Monday, Apr. 16, 1934
More War Pictures
Potshots at the President-elect, a bank holiday, a many-decked New Deal, a World Fair, Mae West, the midget on Mr. Morgan's lap, Repeal, Rolphing-- last year they all laid headlines across the country, inked rotogravures, filled newsreels drumtight and gave Vanity Fair's (then) Cinemacritic Pare Lorentz an idea. With an eye on Laurence Stallings' photostory, The First World War (whose pictures have boomed in more than 50 newspapers--TIME, Feb. 26), Cinemacritic Lorentz edited the pictures of the first New Deal year, pictures of the war on Depression. Last week he published the result with captions and running comment.*
Editor Lorentz gives major space to New Deal economic experiments, labor troubles, Russian recognition; prints President Roosevelt's picture 18 times. The book borrows frequently and happily from the omnipresent newsreels, more frequently but less happily from plate photographers. Rivers and dams, airviewed and minuscule, announce the Tennessee Valley Administration; nine scenes in Russia herald its recognition. Good shots: Assassin Zangara looking pleased with the headlines; a laughing lynch-crowd in California; empty freight-cars in a yard. Grisly shot: the naked, charred body of Negro Warner, lynched & burned near St. Joseph, Mo.

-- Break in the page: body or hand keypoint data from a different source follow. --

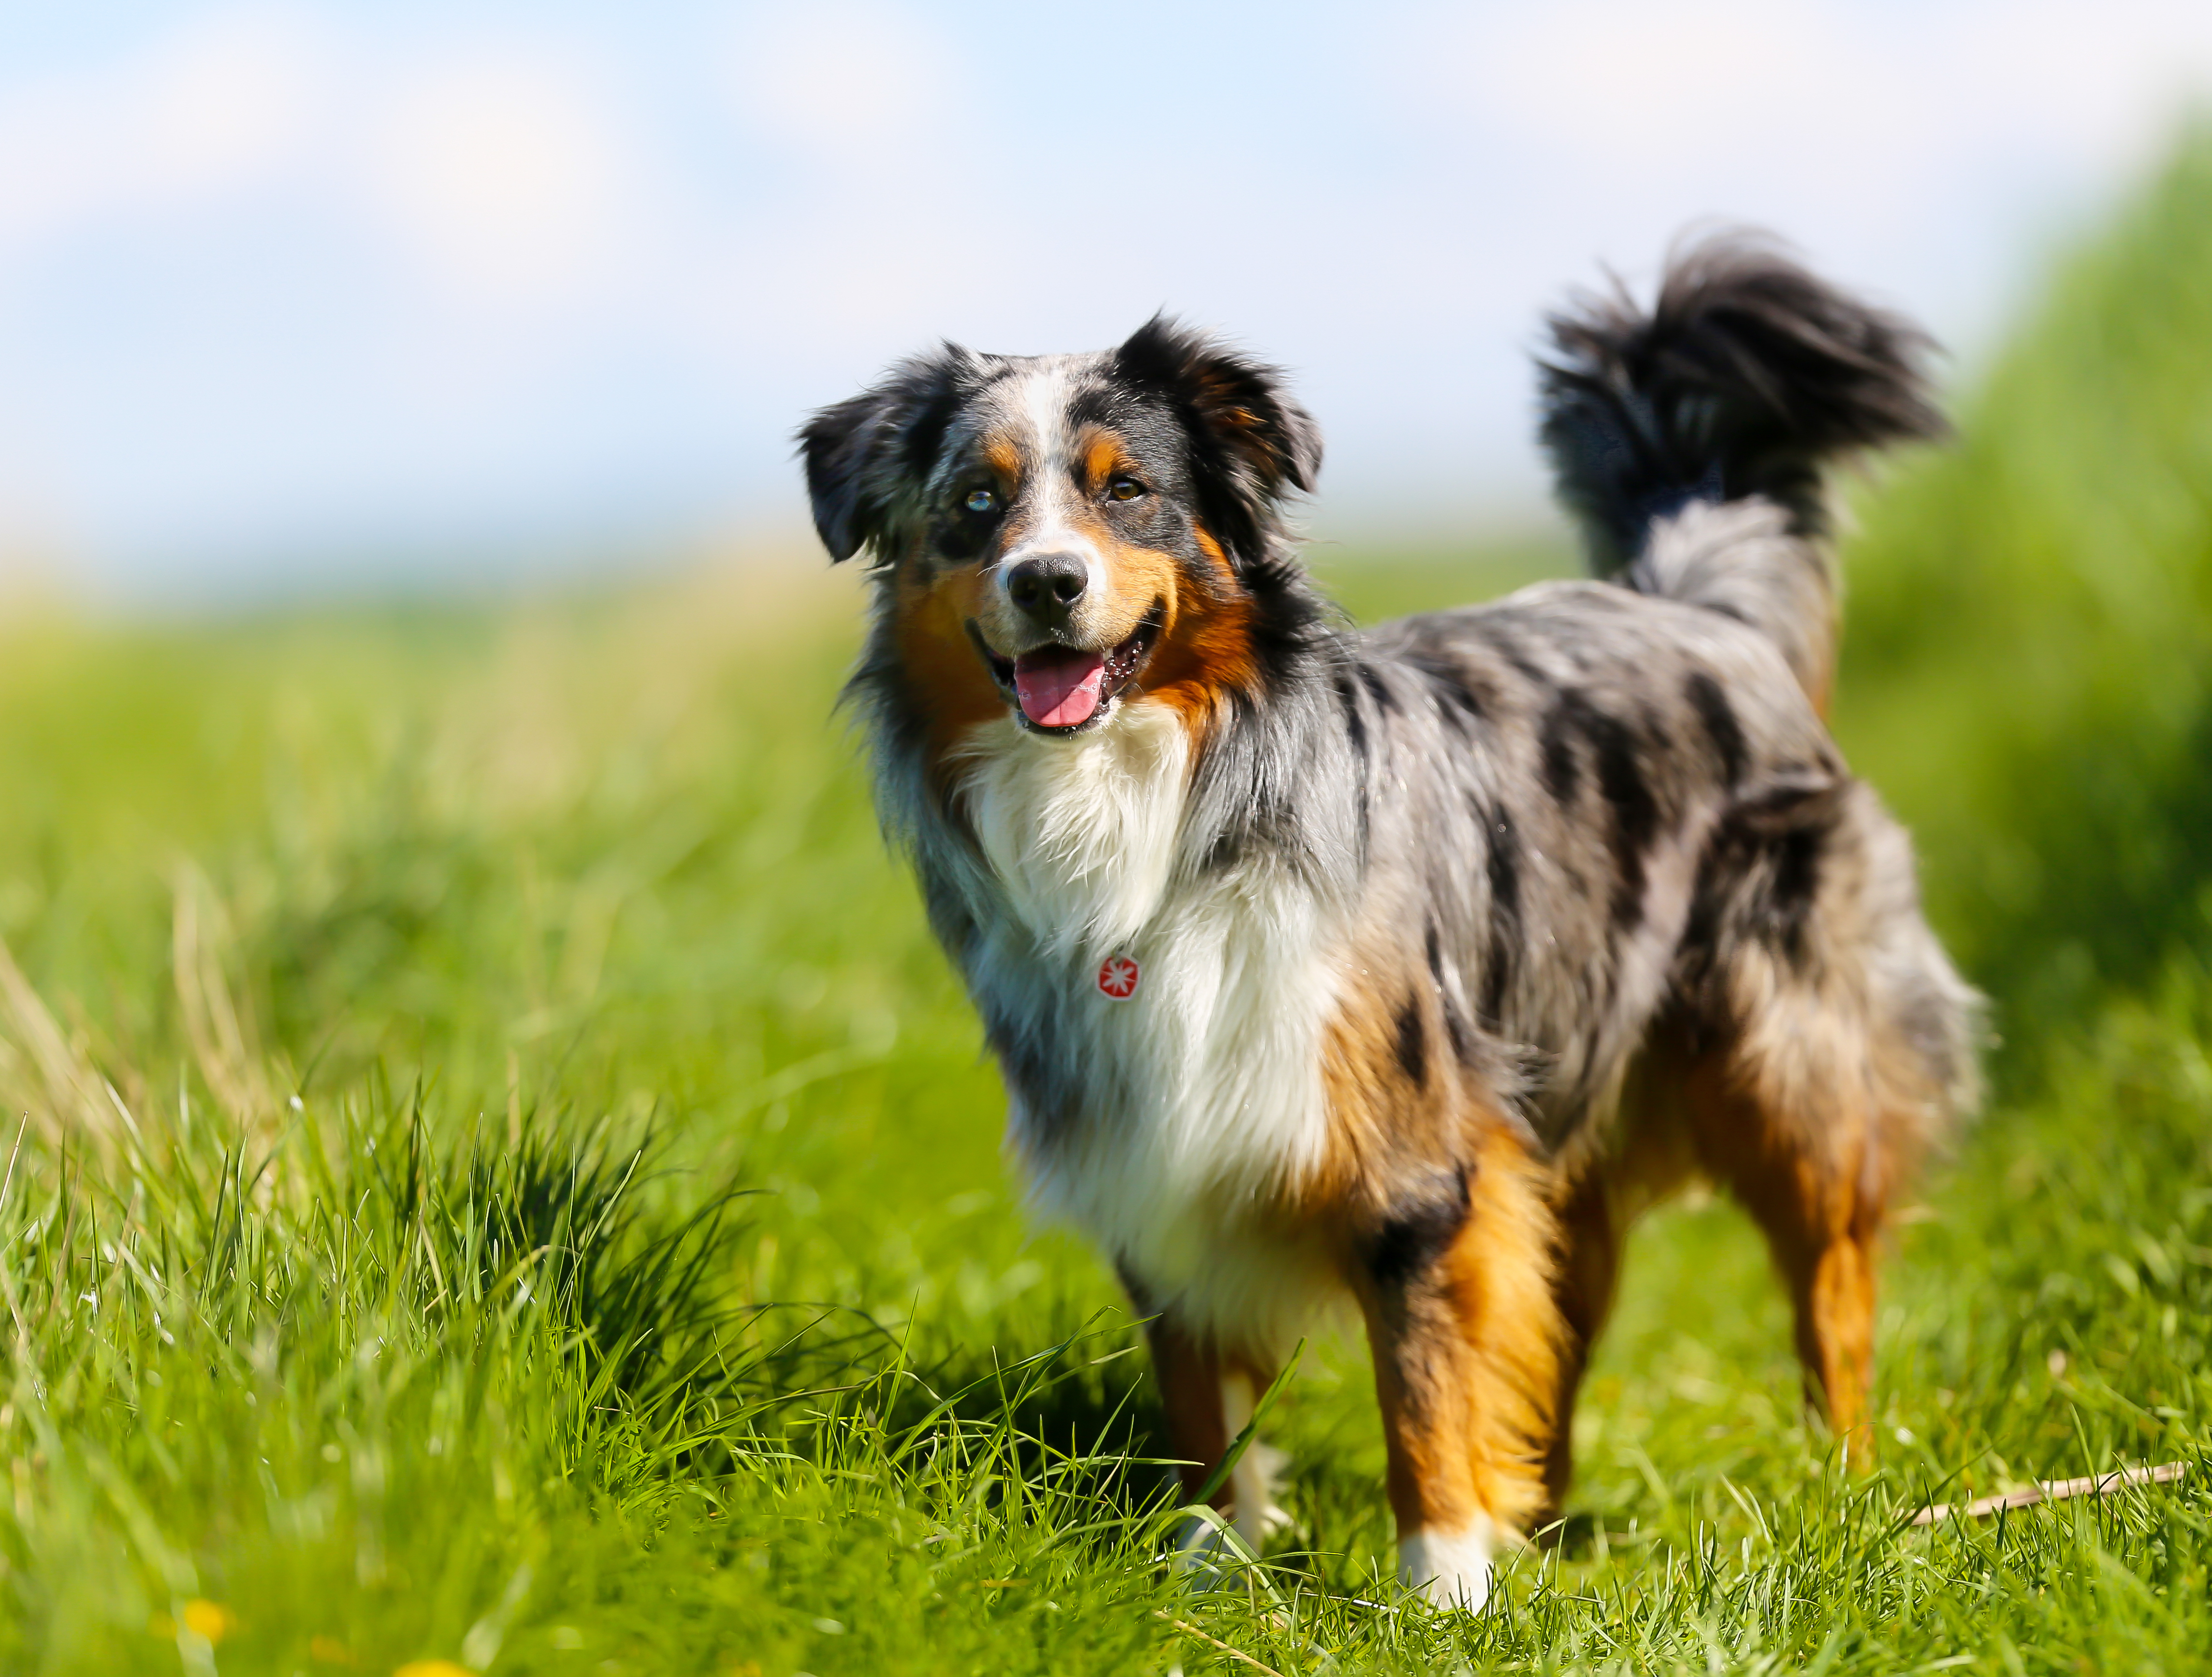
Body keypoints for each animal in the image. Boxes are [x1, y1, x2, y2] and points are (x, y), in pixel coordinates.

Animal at [805, 236, 1982, 1619]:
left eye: (1126, 490)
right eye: (977, 503)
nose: (1047, 580)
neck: (1157, 805)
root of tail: (1701, 611)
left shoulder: (1408, 1149)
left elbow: (1420, 1380)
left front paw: (1442, 1588)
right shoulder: (1145, 1144)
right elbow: (1201, 1396)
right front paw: (1210, 1568)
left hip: (1787, 1068)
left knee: (1829, 1287)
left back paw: (1840, 1493)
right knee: (1556, 1325)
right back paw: (1547, 1524)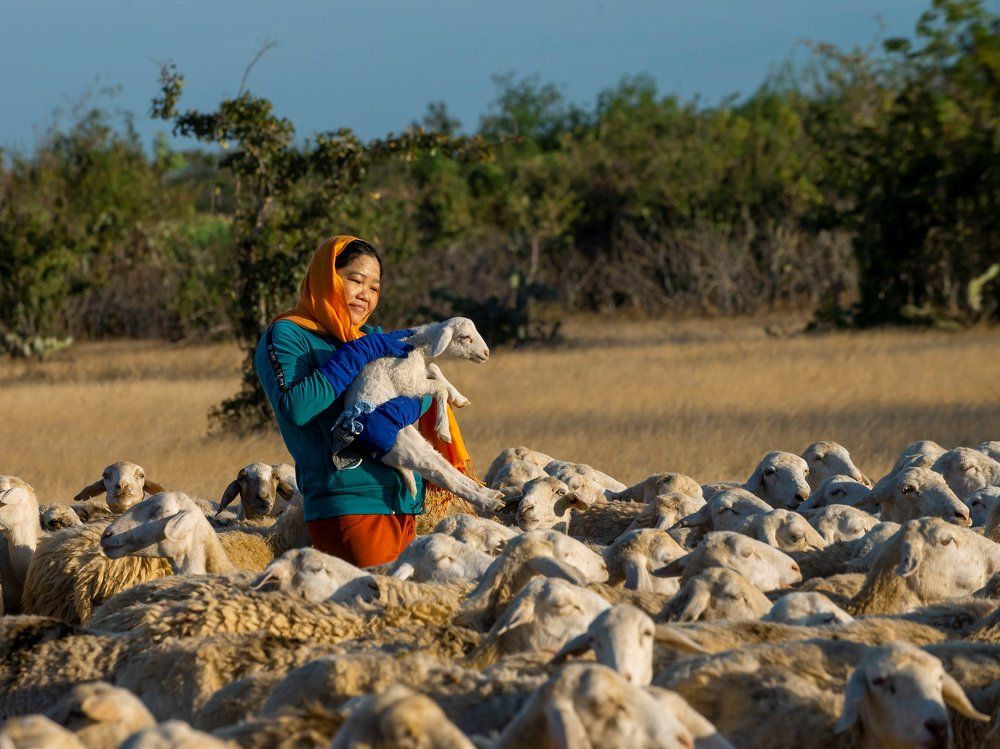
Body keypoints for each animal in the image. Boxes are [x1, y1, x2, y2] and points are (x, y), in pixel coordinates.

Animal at [339, 317, 504, 513]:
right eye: (465, 337)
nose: (486, 353)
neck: (415, 346)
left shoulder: (420, 374)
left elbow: (434, 368)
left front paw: (459, 398)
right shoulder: (408, 383)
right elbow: (438, 386)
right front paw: (443, 429)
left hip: (418, 443)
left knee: (444, 467)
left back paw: (489, 492)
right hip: (404, 450)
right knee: (440, 476)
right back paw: (488, 502)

Editor Lorentz paces his captions to the measure of war, does a thorough piece of reporting in his running commentary on last year's history. Not comparable to Stallings' book in power, Lorentz's picture-book suffers from a weakness inherent in last year's biggest story: economic theories cannot be photographed.
From China last week came the photographic story of another war, /-the Sino-Japanese quarrel over what is now Manchukuo. Compiled by Dr. Joseph Yu. head of Shanghai's Nantao Clinic, it presents 87 pages of war pictures which Dr. Yu took with a Brownie, seven pages of advertisements (venereal cures, toothpastes, virility drugs, sun lamps). Because doctors work behind the lines, there are no pictures of actual combat, many of the wounded. Sample caption, in English & Chinese: "The Wounded Receiving Eatables."
*THE ROOSEVELT YEAR--Funk & Wagnalls ($2.75). /-MEMORIES OF KUPEIKOW by Joseph Yu, M. I).--Liang Yon Printing & Publishing Co., Ltd., Shanghai ($1 gold).